Problem :: Pull out each line from the items below that contains the word "value".
=== Begin Enclosure ===
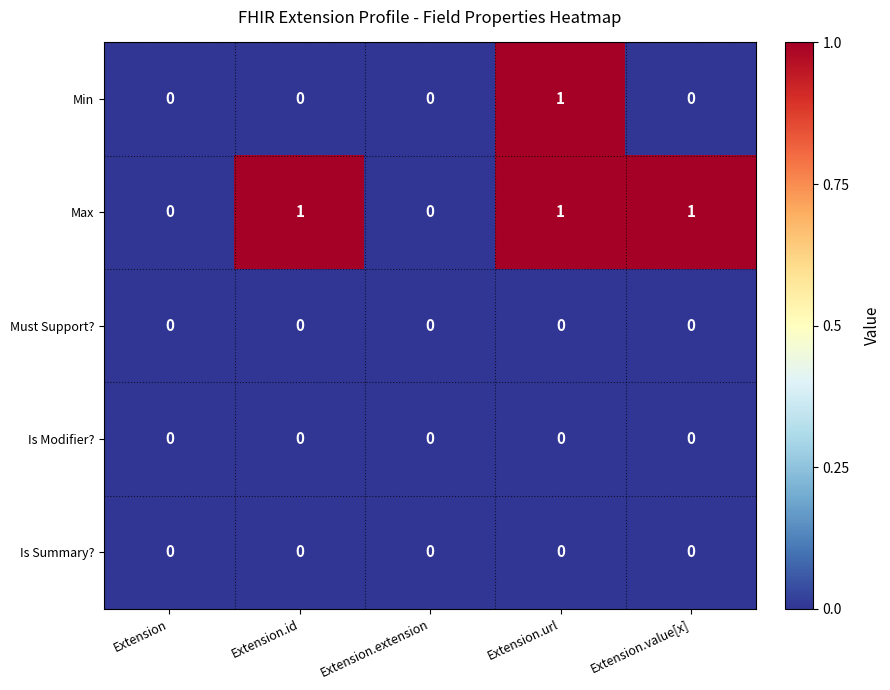

True or false: Max has a value of 0 at Extension.url.

False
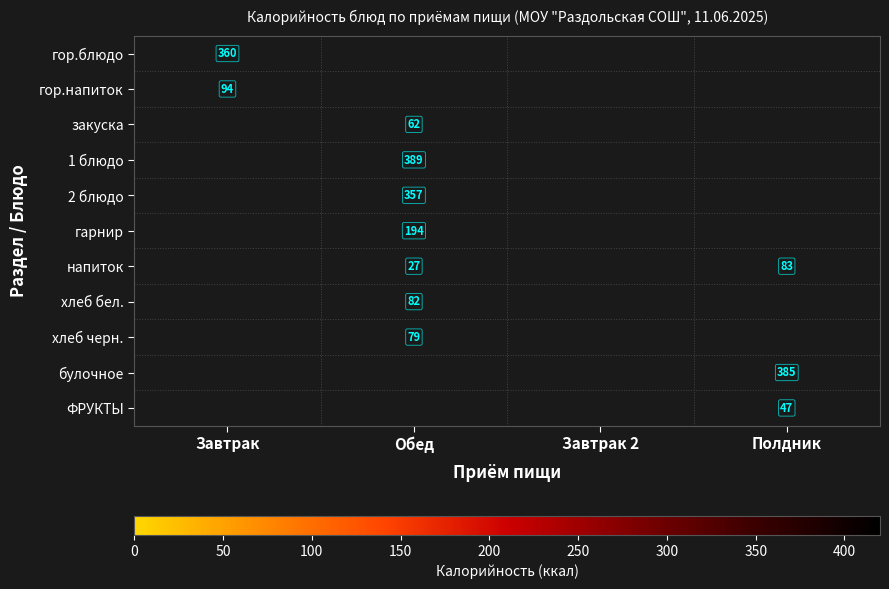

Is the value of хлеб бел. at Обед greater than the value of гор.блюдо at Завтрак?

No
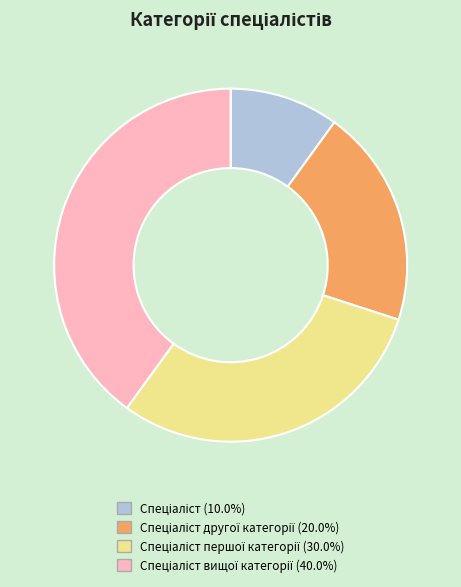

Does any single category account for the majority?

No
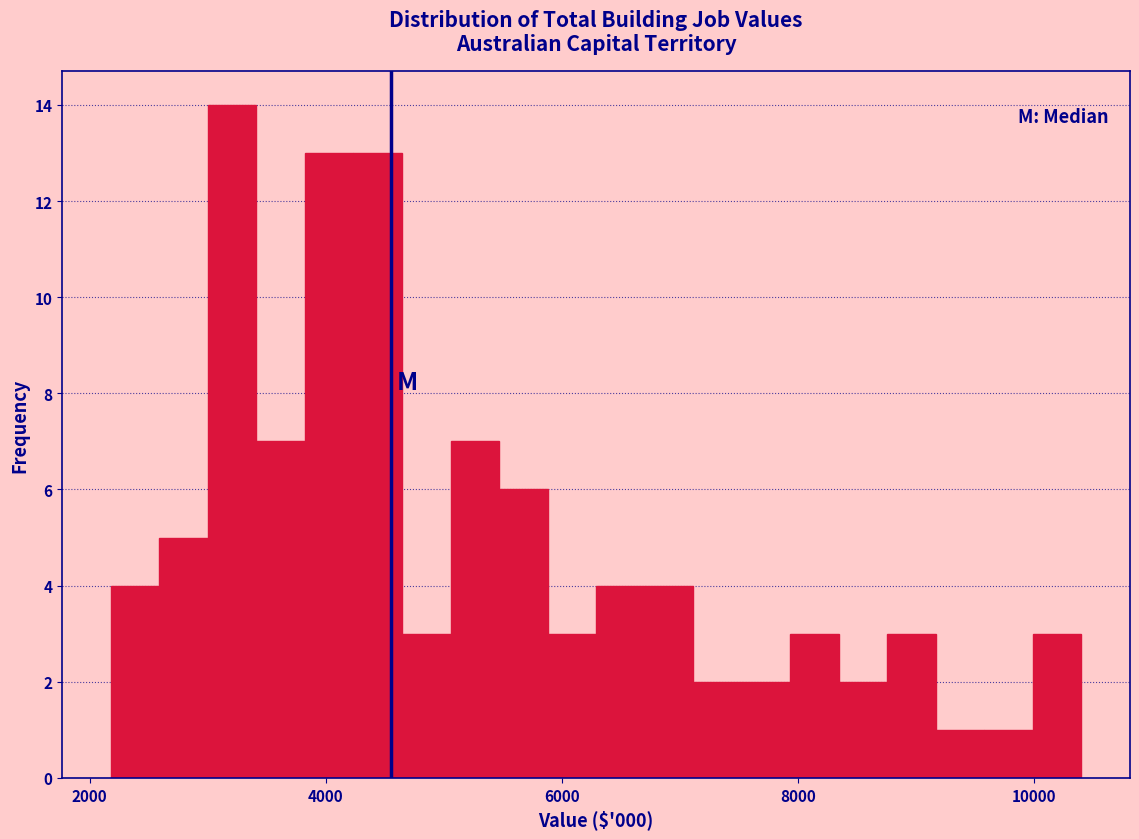

Read against the x-axis, roughly where is the centre of the tallest bar?

3200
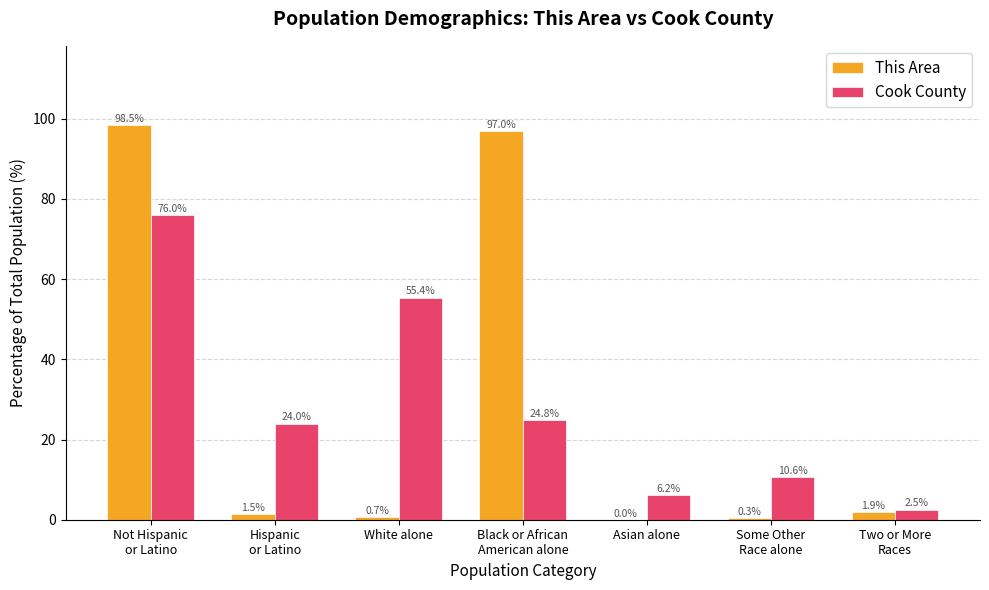

Is the value of Cook County at Black or African
American alone greater than the value of This Area at Some Other
Race alone?

Yes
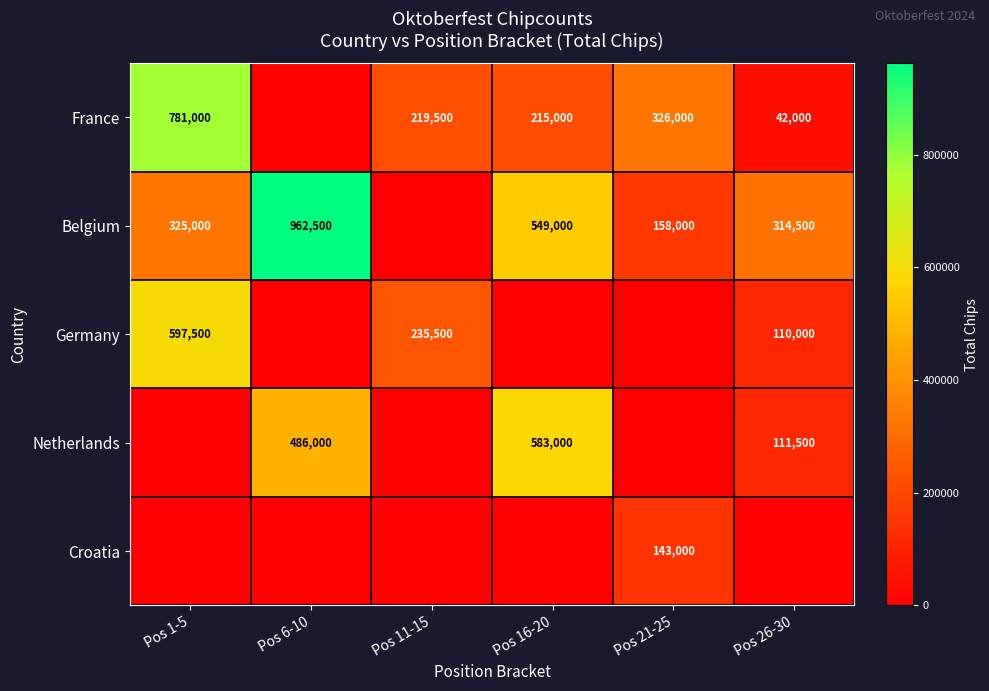

The value of Belgium at Pos 16-20 is 931219. True or false?

False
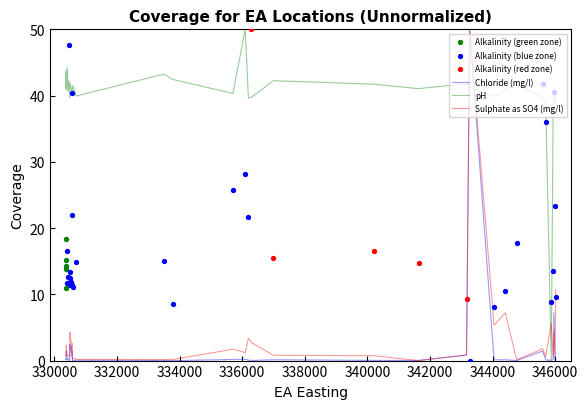

Which series has the largest Y range (max minus min)?

Chloride (mg/l)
=== End Enclosure ===
Completed exercise ::
True or false: Max has a value of 0 at Extension.url.
Is the value of хлеб бел. at Обед greater than the value of гор.блюдо at Завтрак?
Is the value of Cook County at Black or African
American alone greater than the value of This Area at Some Other
The value of Belgium at Pos 16-20 is 931219. True or false?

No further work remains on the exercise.